In our life basket, we hold the things we have lived through, the experiences we have had, the pain we have suffered. We hold our memories, a basket of life's leftovers. And just like using leftover food is a way of using something from the past to help in the present, we can learn to use our experiences of the past to help in the present. Bob and Ada Lower, in the video clip you just saw, spoke of doing just that – of using their experiences as missionaries in very difficult circumstances to help them through their latest challenge. We can use our experiences of loneliness to help understand a lonely person today. We can use our experiences of being gossiped about, and feeling that pain, to perhaps act differently and not do that to another. Or to challenge it when it is being done. We can use our experiences of illness or grief to bring comfort to another. We can remember what it was like to be a child and feel left out or not good enough - and then use that understanding to help a child through the process of growing up.

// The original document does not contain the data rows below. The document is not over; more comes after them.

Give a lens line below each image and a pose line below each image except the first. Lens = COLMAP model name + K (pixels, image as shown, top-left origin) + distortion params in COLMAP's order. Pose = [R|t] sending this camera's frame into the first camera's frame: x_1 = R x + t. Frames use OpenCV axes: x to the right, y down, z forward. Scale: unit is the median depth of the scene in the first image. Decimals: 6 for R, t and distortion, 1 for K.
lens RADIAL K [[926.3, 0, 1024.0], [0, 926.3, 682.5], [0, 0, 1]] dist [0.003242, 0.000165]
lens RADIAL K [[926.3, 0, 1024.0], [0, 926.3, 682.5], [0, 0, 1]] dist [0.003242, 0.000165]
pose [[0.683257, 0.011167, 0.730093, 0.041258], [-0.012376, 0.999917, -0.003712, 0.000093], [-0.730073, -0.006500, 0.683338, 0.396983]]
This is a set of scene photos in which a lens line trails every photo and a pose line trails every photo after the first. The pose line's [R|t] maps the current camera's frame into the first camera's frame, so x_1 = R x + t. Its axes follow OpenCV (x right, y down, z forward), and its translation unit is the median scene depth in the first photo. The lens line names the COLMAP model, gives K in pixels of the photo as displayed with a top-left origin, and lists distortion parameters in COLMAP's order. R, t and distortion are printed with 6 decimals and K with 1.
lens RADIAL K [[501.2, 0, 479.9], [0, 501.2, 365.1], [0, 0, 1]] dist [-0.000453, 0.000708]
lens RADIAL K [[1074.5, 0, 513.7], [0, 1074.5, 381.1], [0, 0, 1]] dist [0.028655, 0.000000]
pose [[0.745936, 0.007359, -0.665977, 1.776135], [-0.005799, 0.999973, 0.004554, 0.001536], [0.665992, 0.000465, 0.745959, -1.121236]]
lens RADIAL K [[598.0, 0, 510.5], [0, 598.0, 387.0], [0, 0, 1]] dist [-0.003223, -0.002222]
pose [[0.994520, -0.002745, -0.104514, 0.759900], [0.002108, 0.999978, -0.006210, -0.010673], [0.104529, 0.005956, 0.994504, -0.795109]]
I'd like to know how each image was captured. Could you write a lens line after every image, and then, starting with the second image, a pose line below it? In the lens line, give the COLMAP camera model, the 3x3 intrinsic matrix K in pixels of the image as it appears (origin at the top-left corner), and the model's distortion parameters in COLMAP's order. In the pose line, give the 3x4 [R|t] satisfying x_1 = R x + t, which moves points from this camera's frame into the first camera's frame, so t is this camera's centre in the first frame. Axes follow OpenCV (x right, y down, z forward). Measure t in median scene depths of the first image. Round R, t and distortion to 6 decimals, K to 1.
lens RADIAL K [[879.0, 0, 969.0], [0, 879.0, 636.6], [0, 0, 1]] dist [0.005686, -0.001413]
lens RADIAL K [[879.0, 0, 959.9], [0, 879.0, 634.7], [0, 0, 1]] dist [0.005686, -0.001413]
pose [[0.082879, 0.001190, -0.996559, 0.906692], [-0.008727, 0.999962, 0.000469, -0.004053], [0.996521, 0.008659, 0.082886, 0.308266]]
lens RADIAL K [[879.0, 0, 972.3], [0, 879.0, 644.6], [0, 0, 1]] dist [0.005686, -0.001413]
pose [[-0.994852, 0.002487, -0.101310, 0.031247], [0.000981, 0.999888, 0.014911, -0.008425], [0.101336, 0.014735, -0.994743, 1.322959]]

Many years ago, when I was in the hospital with a ruptured appendix, I remember learning very quickly which nurses had been through something similar to what I was going through and which saw me just as a medical problem. The ones who could relate at some level were the ones who helped me heal - the others just scared me to death. Do we scare people? Or do we help them heal? Every one of us here has been given a basket of life experiences. Depending on our age, that basket may be full or half-full but it is ours. And, whatever it is, we can use what we have experienced in life to be judgmental or bitter (to scare people) or we can use our lives to better understand and be sensitive to the human condition. How we use our leftovers is up to us, just as how the apostles used the leftover baskets of food was up to them. The point is people need what we have. They are hungry. We are hungry.
And the good news in all of this is that we don’t have to have it all figured out. We don’t need to have all of our “issues” resolved to share our basket of bread and fish. We simply need to take what we’ve been given and offer it first to Jesus, just like those disciples, and the miracle will follow. This happens all the time. It happens every time I preach. I can’t tell you how often I have agonized over a sermon and then stood at this pulpit and looked out at you and wondered if what I had to say would make any sense - or, even more, whether it would feed the hunger I see. And then, someone will come up to me and say - how did you know I was dealing with X or Y or Z? Did my therapist call you? How did you know what just happened in my life? You were talking to me. And more often than not, what people hear is not even what I thought I said. You see, miracles are worked every day not by us but by God working in us. I do my work on a sermon, but in the end what happens is God’s work. We all bring our leftover loaves and fishes here to this table and miracles happen.
As we break bread together today, may we who have so much, pledge ourselves to help satisfy the hungers that surround us - for love, for friendship, for understanding, for healing, for help - as well as for food. And, as we share what we have, God will see to it that there is – indeed - enough.